What are you most passionate about?
I am most passionate about bringing about greater equity in New York City. New York is an amazing city, with a plethora of resources. Yet we have income inequality and wealth disparity that defines us just as much as being “the city that never sleeps.” I was exposed to this firsthand at Fordham. This passion has informed a lot of my decisions in life, including my career. I am also on the board of the Bronx is Blooming, a nonprofit that promotes environmental justice by giving Bronx youth the tools they need to be leaders in their own communities. It’s an organization I was introduced to as a student; I worked there for two summers when it was fairly new, and it really made me feel part of the Bronx community. I’ve stayed involved ever since, and it’s been amazing to see it grow. Serving on their board now helps me maintain my connection to the Bronx, which is still very important to me. I hope to one day live in a city where no one has to worry about the security of their housing, health, or food; I think we have the ability to get there, and I hope to be part of that solution.
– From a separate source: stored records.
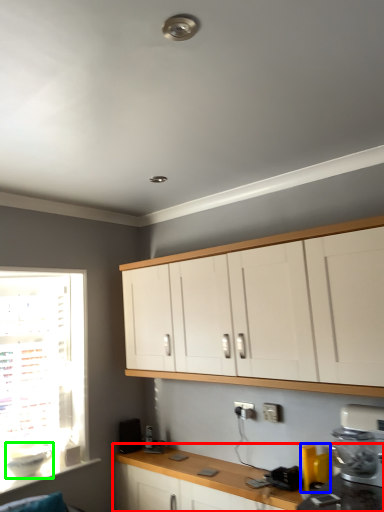
Question: Considering the real-world distances, which object is closest to countertop (highlighted by a red box)? appliance (highlighted by a blue box) or appliance (highlighted by a green box).

Choices:
 (A) appliance
 (B) appliance

Answer: (A)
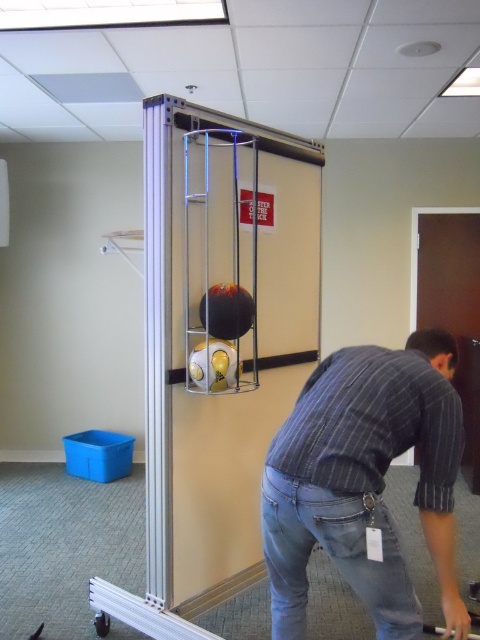
Question: Is blue denim jeans at lower center further to camera compared to shiny orange bowling ball at center?

Choices:
 (A) no
 (B) yes

Answer: (A)

Question: Which point is farther to the camera?

Choices:
 (A) blue denim jeans at lower center
 (B) shiny orange bowling ball at center

Answer: (B)

Question: Which point is farther from the camera taking this photo?

Choices:
 (A) (x=200, y=349)
 (B) (x=216, y=289)
 (C) (x=335, y=492)

Answer: (B)

Question: Which is farther from the shiny black bowling ball at center?

Choices:
 (A) shiny orange bowling ball at center
 (B) striped cotton shirt at lower right

Answer: (B)

Question: Is the position of striped cotton shirt at lower right less distant than that of shiny orange bowling ball at center?

Choices:
 (A) no
 (B) yes

Answer: (B)

Question: Does striped cotton shirt at lower right have a larger size compared to blue denim jeans at lower center?

Choices:
 (A) yes
 (B) no

Answer: (A)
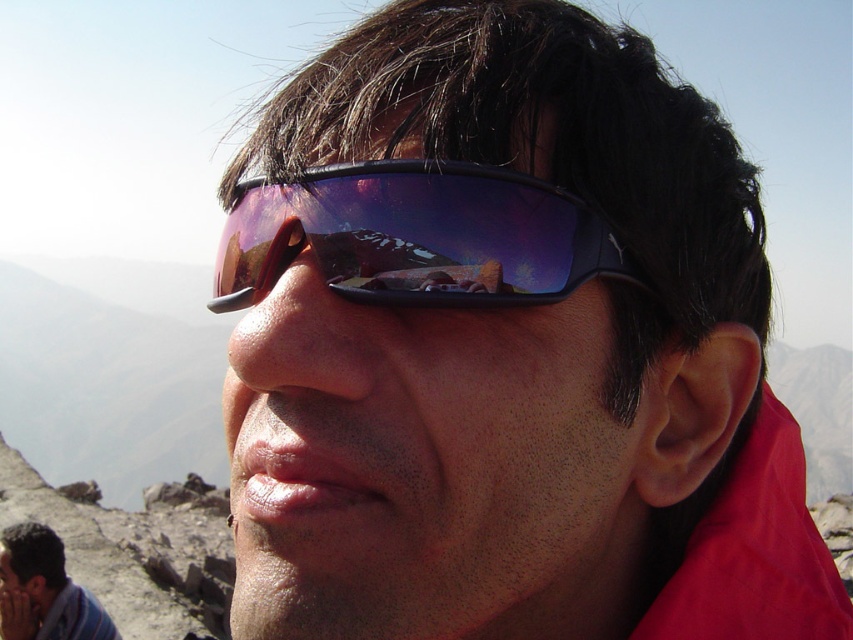
You are a photographer trying to capture the mountain view. You have two sunglasses options in your bag. The purple reflective lens at center and the matte blue sunglasses at lower left. Which one has a wider frame to block more sunlight?

The matte blue sunglasses at lower left has a wider frame than the purple reflective lens at center, so it can block more sunlight.

You are a photographer trying to capture the reflection details of both the purple reflective lens at center and the matte blue sunglasses at lower left. Which object should you focus on first to ensure the reflection is clear in your photo?

The purple reflective lens at center should be focused on first because it is closer to the viewer than the matte blue sunglasses at lower left, making its reflection more prominent and easier to capture clearly.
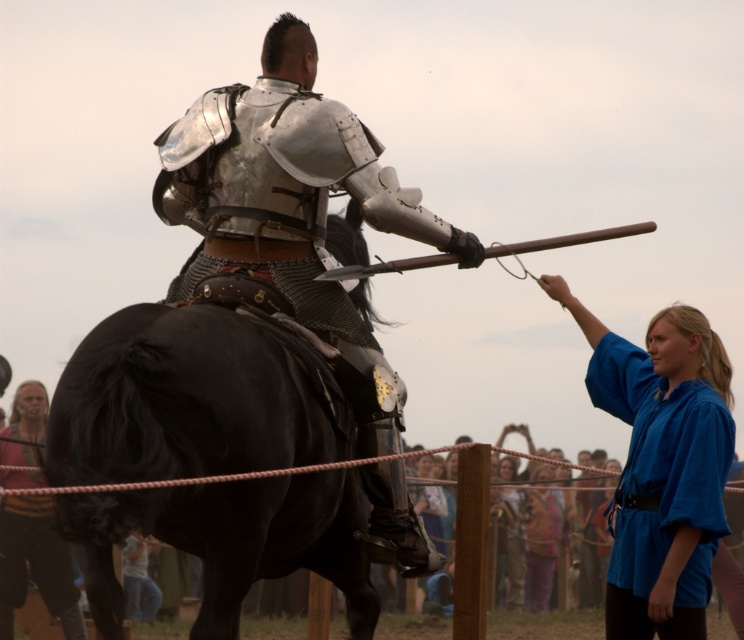
Question: Which point appears closest to the camera in this image?

Choices:
 (A) (722, 419)
 (B) (548, 490)

Answer: (A)

Question: Does blue cotton shirt at upper right have a lesser width compared to blue cotton shirt at center?

Choices:
 (A) no
 (B) yes

Answer: (A)

Question: Which of the following is the closest to the observer?

Choices:
 (A) matte red shirt at lower left
 (B) shiny metallic armor at center

Answer: (A)

Question: Can you confirm if shiny metallic armor at center is smaller than matte red shirt at lower left?

Choices:
 (A) yes
 (B) no

Answer: (A)

Question: Observing the image, what is the correct spatial positioning of blue cotton shirt at upper right in reference to blue cotton shirt at center?

Choices:
 (A) below
 (B) above

Answer: (B)

Question: Which of the following is the farthest from the observer?

Choices:
 (A) (376, 372)
 (B) (535, 499)

Answer: (B)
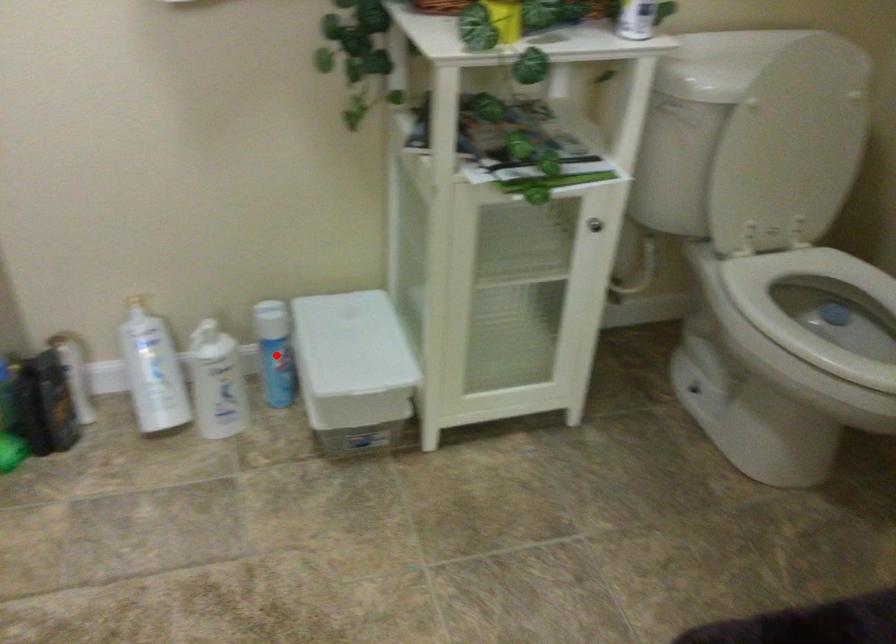
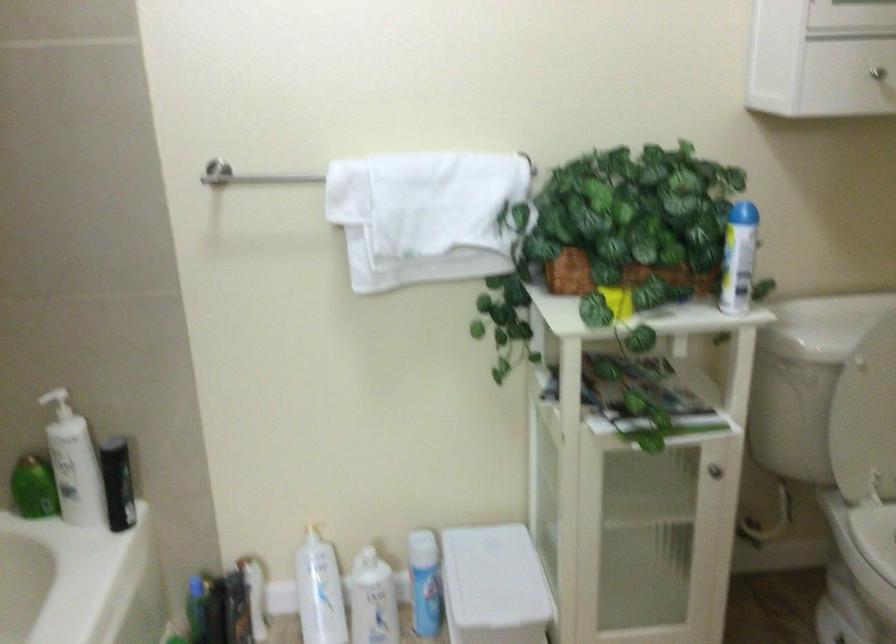
Where in the second image is the point corresponding to the highlighted location from the first image?

(424, 583)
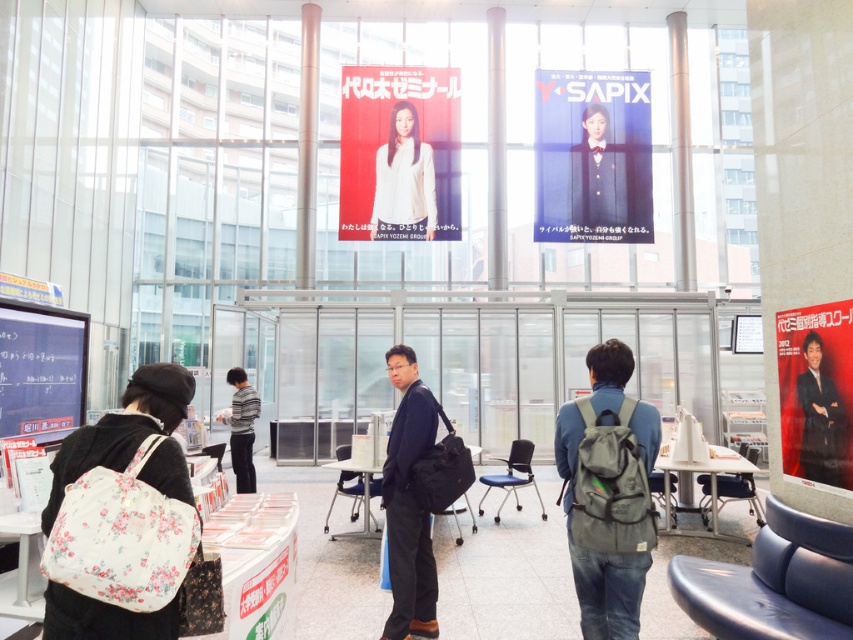
Can you confirm if dark blue suit at center is positioned above dark blue uniform at upper center?

No.

Can you confirm if dark blue suit at center is positioned to the left of dark blue uniform at upper center?

Indeed, dark blue suit at center is positioned on the left side of dark blue uniform at upper center.

Is point (387, 516) behind point (618, 214)?

No, (387, 516) is closer to viewer.

Find the location of a particular element. Image resolution: width=853 pixels, height=640 pixels. dark blue suit at center is located at coordinates (408, 502).

Between white matte poster at upper center and floral fabric bag at lower left, which one appears on the right side from the viewer's perspective?

white matte poster at upper center is more to the right.

Is white matte poster at upper center below floral fabric bag at lower left?

Actually, white matte poster at upper center is above floral fabric bag at lower left.

Who is more forward, (x=345, y=131) or (x=171, y=364)?

Point (x=171, y=364)

Locate an element on the screen. Image resolution: width=853 pixels, height=640 pixels. white matte poster at upper center is located at coordinates (399, 154).

Consider the image. Can you confirm if dark blue suit at center is taller than matte black screen at left?

Correct, dark blue suit at center is much taller as matte black screen at left.

Can you confirm if dark blue suit at center is smaller than matte black screen at left?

What’s the best piece of advice you’ve ever received?
I think the advice to “take a lap”—most commonly used when someone does something dumb or silly and you have to take a lap to walk off the embarrassment—is both funny and earnestly helpful. I’m not sure who first gave me this advice, but whenever I am feeling overwhelmed or anxious about something, whether it’s in my professional life or my personal life, I find taking a lap (or a walk, or a breath) is always worthwhile time spent to collect my thoughts and re-center myself.
What’s your favorite place in New York City? In the world?
New York City is my favorite place in the world! I have so many favorite places in New York, and they each stir a different memory or feeling for me: the Little Red Lighthouse under the George Washington Bridge, Belvedere Castle in Central Park, and the market on Arthur Avenue are just a few. One of my favorite places in the city is the hidden gem that is Fort Tilden. Fort Tilden is part of the National Parks Service and is located just east of Rockaway. I love this spot because it provides a beach oasis where I can see piping plovers nesting in the dunes and go for a swim in the Atlantic, and then take a 45-minute ferry ride at the end of the day back home to Manhattan.
Name a book that has had a lasting influence on you.
I had heard Evicted: Poverty and Profit in the American City referenced often, especially among my colleagues in the housing industry. I knew it was critically acclaimed, and did not doubt its significance; however, I had quickly filed it away in my mind as a good book for laypeople to read, a book for those who didn’t already know about the struggles of low-income renters. What I did not expect was how intimately Matthew Desmond tells the stories of victims of eviction and their landlords, and how that intimacy lends to a uniquely compelling book about the rental market’s role in institutional poverty. I highly recommend that any social justice-minded folks who are interested in the nexus between having a home and breaking the cycle of poverty pick up this book!
Who is the Fordham grad or professor you admire most?
I am proud to say I have a long list of graduates and professors who I admire from my time at Fordham, many of whom are my personal friends. But the Fordham grad I admire the absolute most is my dad, Patrick Reynolds. My dad graduated from Fordham College at Lincoln Center in 1981 after working his way through school to be the first one in his family to get a college degree. He went on to join the New York City Fire Department—another thing I admire about him—and he always fostered an environment of learning and curiosity in our home growing up, which I am grateful for. Thanks to my dad, I valued eloquentia perfecta before I even set foot on Fordham’s campus.